Statistics Flashcards
Binary Categorical Variables
Categorical variables can also be binary or dichotomous variables. Binary variables are nominal categorical variables that contain only two, mutually exclusive categories. Examples of binary variables are if a person is pregnant, or if a house’s price is above or below a particular price.
dichotomous variables
Categorical variables can also be binary or dichotomous variables. Binary variables are nominal categorical variables that contain only two, mutually exclusive categories. Examples of binary variables are if a person is pregnant, or if a house’s price is above or below a particular price.
Ordinal categorical variables
Categorical variables consist of data that can be grouped into distinct categories, and are ordinal or nominal. Ordinal categorical variables which are groups that contain an inherent ranking, such as ratings of plays or responses to a survey question with a point scale e.g., on a scale from 1-7, how happy are you right now?
Nominal categorical variables
Nominal categorical variables are made of categories without an inherent order, examples of nominal variables are species of ants, or people’s hair color.
Quantitative variables
Quantitative variables are amounts or counts; for example, age, number of children, and income are all quantitative variables.
Categorical Variables
Categorical variables represent groupings; for example, type of pet, agreement rating, and brand of shoes are all categorical variables.
Categorical Data
Categorical Data refers to data represented by words rather than numbers. Examples of categorical data are tree species and survey responses (Agree, Neutral, Disagree).
Messy Data
Messy data is data that violates one of the tidy dataset rules (1. Each variable forms a column; 2. Each observation forms a row; 3. Each type of observational unit forms a table).
Tabular Data
Tabular data is organized into rows, or observations, along the vertical axis, and columns, also referred to as variables or features, along the horizontal axis.
Tidy Data Rules
- Each variable forms a column.
- Each observation forms a row.
- Each type of observational unit forms a table.
Sample Set of Data
A sample set of data is a dataset that is representative of the entire population of interest.
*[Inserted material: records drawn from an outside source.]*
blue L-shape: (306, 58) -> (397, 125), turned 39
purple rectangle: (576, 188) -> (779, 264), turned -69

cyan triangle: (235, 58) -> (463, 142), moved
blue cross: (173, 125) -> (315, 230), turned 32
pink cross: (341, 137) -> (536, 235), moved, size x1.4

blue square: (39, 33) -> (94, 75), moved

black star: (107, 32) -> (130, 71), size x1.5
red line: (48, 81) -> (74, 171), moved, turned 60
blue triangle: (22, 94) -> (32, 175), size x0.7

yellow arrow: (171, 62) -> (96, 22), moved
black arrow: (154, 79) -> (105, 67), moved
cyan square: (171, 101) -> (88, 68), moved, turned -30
Random sampling is the best way to make sure the sample is representative of the whole population but does not guarantee a representative sample, especially if the sample is too small.
Structurally Missing Data
Structurally Missing Data is data that is expected to be missing.
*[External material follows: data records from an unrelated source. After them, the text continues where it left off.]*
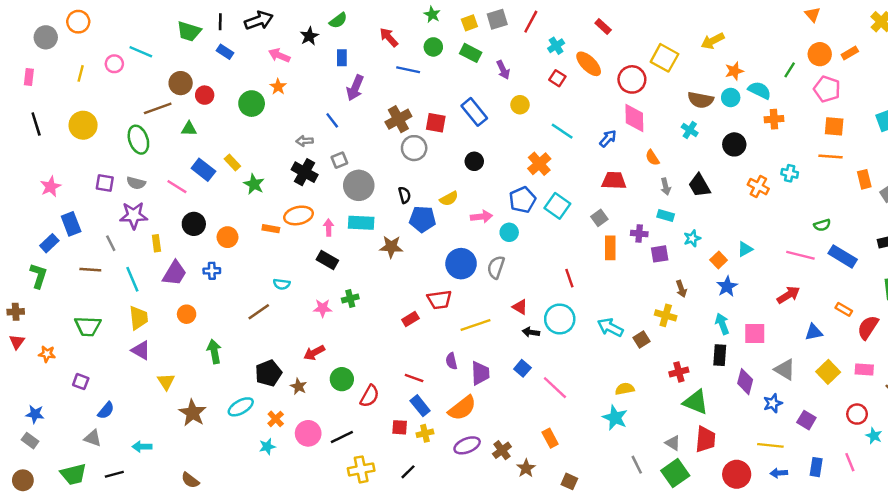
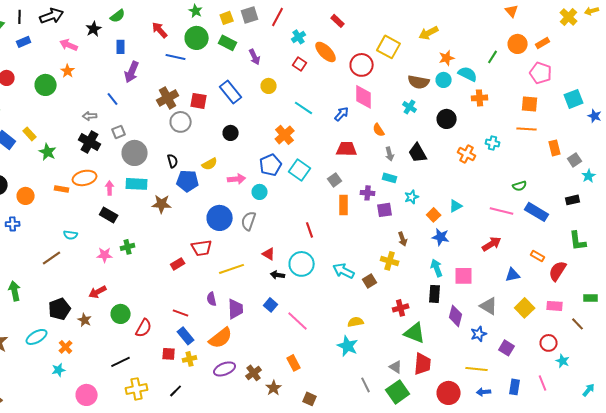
green circle: (433, 47) -> (197, 38), size x1.5
blue rectangle: (225, 52) -> (24, 42), turned -56
pink pentagon: (827, 89) -> (541, 73), moved
blue star: (727, 286) -> (441, 237), turned -30
pink circle: (308, 433) -> (87, 395), moved

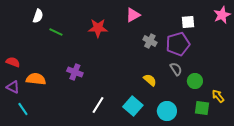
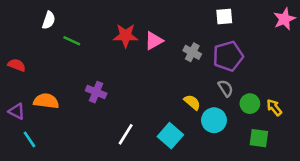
pink triangle: (133, 15) -> (154, 41), moved
white square: (188, 22) -> (224, 16), moved
red semicircle: (13, 62) -> (17, 65), moved
yellow arrow: (218, 96) -> (274, 107), moved
cyan circle: (167, 111) -> (214, 120), moved

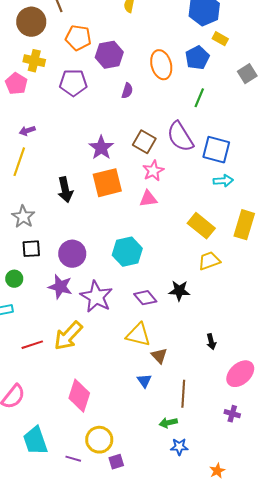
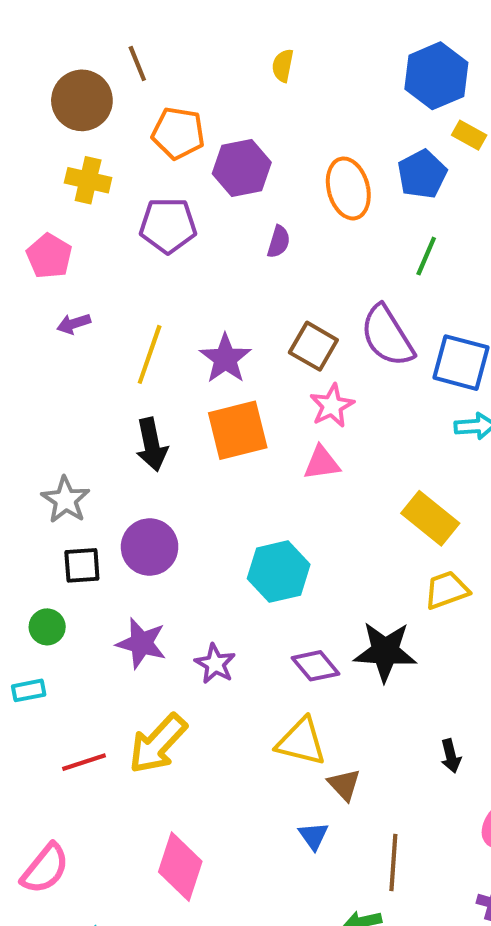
pink pentagon: (16, 84) -> (49, 256), moved
yellow line: (19, 162) -> (150, 354), moved
purple circle: (72, 254) -> (150, 547), moved
black star: (179, 291) -> (385, 651), size x1.4
purple star: (96, 297) -> (215, 664), size x0.6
For example, there are structurally missing data in the ‘Litters’ and ‘Pups/Litter’ columns for all the male dogs in the table below because we would not expect male dogs to have puppies.
Missing at Random Data (MAR Data)
Missing at Random (MAR) data is missing because of some random characteristic about the person or thing being studied. Often, this type of data is reliably missing based on the value of another variable in the dataset.
In the table below, the bacterial cell counts for all the stool samples are ‘NaN’. If we looked into this, we might find that there were too many bacterial cells to count in all those samples. Therefore, the bacterial cell counts for stool samples would be MAR data.
Missing Completely at Random (MCAR) data
Missing Completely at Random (MCAR) data has no detectable underlying reason causing the values to be missing.
The table below has MCAR data. The # of fruits is missing for some plants, but the missing fruit data seems unrelated to the height of the plant. Short and tall plants are both missing fruit data. In addition, we are missing the height for one of our plants!
distribution
A distribution is a function that shows all possible values of a variable and how frequently each value occurs.